Мне было невыносимо удерживать себя от того, чтобы пить ее каждый день. Не потому, что я умираю от голода, а потому, что я отчаянно хочу снова отведать ее. Ощутить на своем языке ее горячую пряную кровь.
– Хадсон, посмотри! – шепчет она, глядя на небо. – Разве оно не прекрасно?
– Да, прекрасно, – соглашаюсь я.
Она бросает взгляд на меня, и ее дыхание пресекается. Но голос ее звучит как ни в чем не бывало, когда она замечает:
– Да ты ведь даже не смотришь на небо.
Мне хочется сказать ей, что я смотрю на нечто еще более прекрасное, но эта ремарка прозвучала бы старомодно, так я не произношу ее. Должен же я сохранить хотя бы какие-то остатки гордости.
– Небо как небо. Я видел его и прежде, – отвечаю я вместо этого.
– Какой же ты неромантичный. – Она закатывает глаза и кладет руку на перила лестницы: – Пойдем посмотрим на это захватывающее сборище.
– Детка, самое захватывающее в нем – это я, – говорю я, когда мы спускаемся в вестибюль.
– Ты и твои трусы «Версаче».
– Э-э, по-моему, правильное их название – это «боксеры-брифы». И для девушки, которая утверждает, что я ей не нравлюсь, ты определенно слишком уж зациклена на моем нижнем белье.
Грейс поворачивается ко мне:
– Это неправда.
– Еще какая правда. – Я вскидываю бровь: – Я уверен, что ты думаешь о моем прежнем белье куда чаще и дольше, чем я сам.
У нее делается на удивление серьезный вид.
– Я говорю не о твоих боксерах. Я говорю об остальном.
– Об остальном?
– Я не питаю к тебе неприязни. Может, я и питала ее к тебе сначала, но… Она вздыхает: – Неприязнь определенно не относится к числу тех чувств, которые ты во мне вызываешь.

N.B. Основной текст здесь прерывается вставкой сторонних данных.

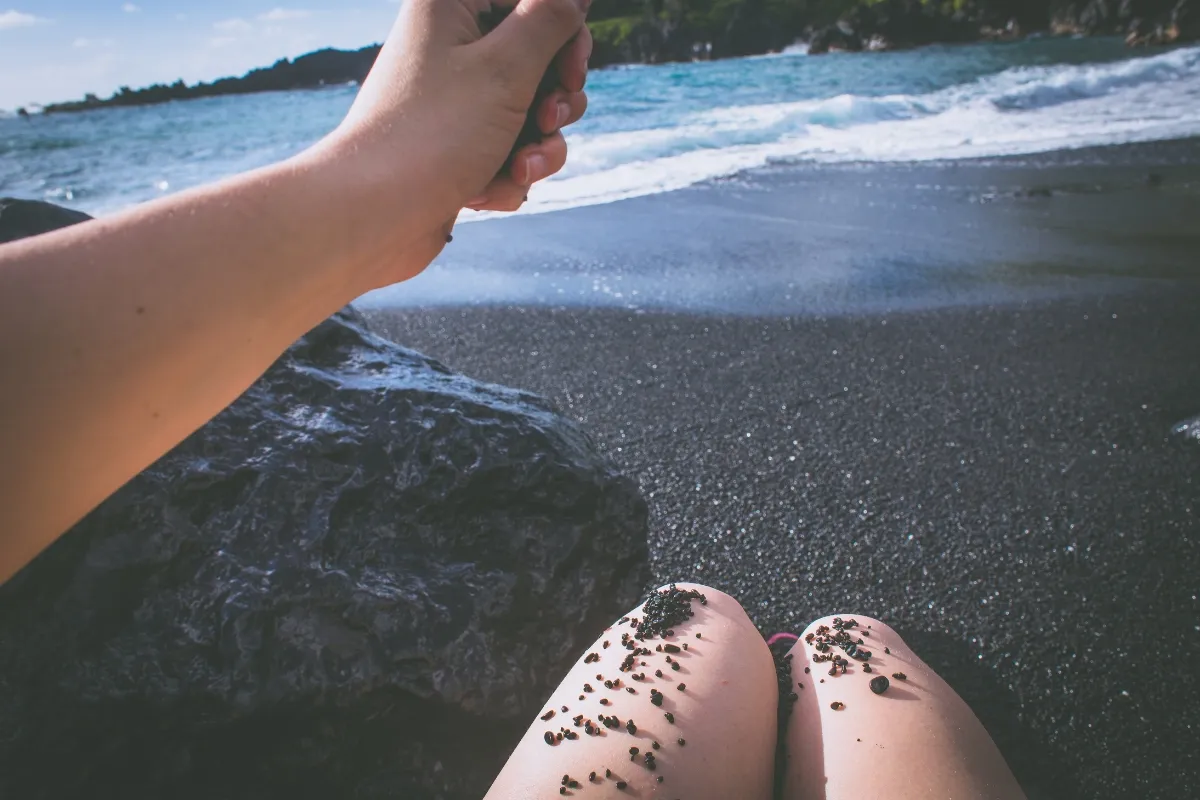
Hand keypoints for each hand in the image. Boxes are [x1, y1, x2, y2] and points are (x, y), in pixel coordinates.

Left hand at [316, 0, 590, 290]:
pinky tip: (483, 194)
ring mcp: (455, 103)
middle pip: (539, 61)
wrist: (373, 216)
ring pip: (531, 114)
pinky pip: (508, 153)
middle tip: (546, 122)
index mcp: (453, 9)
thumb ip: (549, 19)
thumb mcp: (506, 68)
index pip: (533, 4)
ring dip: (538, 147)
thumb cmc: (433, 136)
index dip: (564, 36)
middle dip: (555, 101)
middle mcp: (451, 49)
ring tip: (518, 170)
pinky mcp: (457, 148)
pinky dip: (508, 175)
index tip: (571, 74)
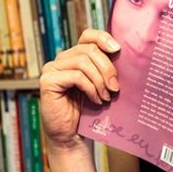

– В самом деле? – Теперь вверх взлетают уже обе мои брови, и я подаюсь к Грейс, потому что это становится интересным. – И что же ты чувствуешь?
– Я чувствую, что хочу танцевать! – восклицает она и торопливо идет по тесному вестибюлю.
Теперь уже я закатываю глаза. Как я не догадался, к чему сведется этот разговор.
Мы выходим на улицу в тот самый миг, когда солнце наконец заходит. И тут же все вокруг нас оживает – это начался фестиваль. Над нашими головами вспыхивают огни, воздух наполняется музыкой. И на улицу прямо перед нами выходят сотни людей.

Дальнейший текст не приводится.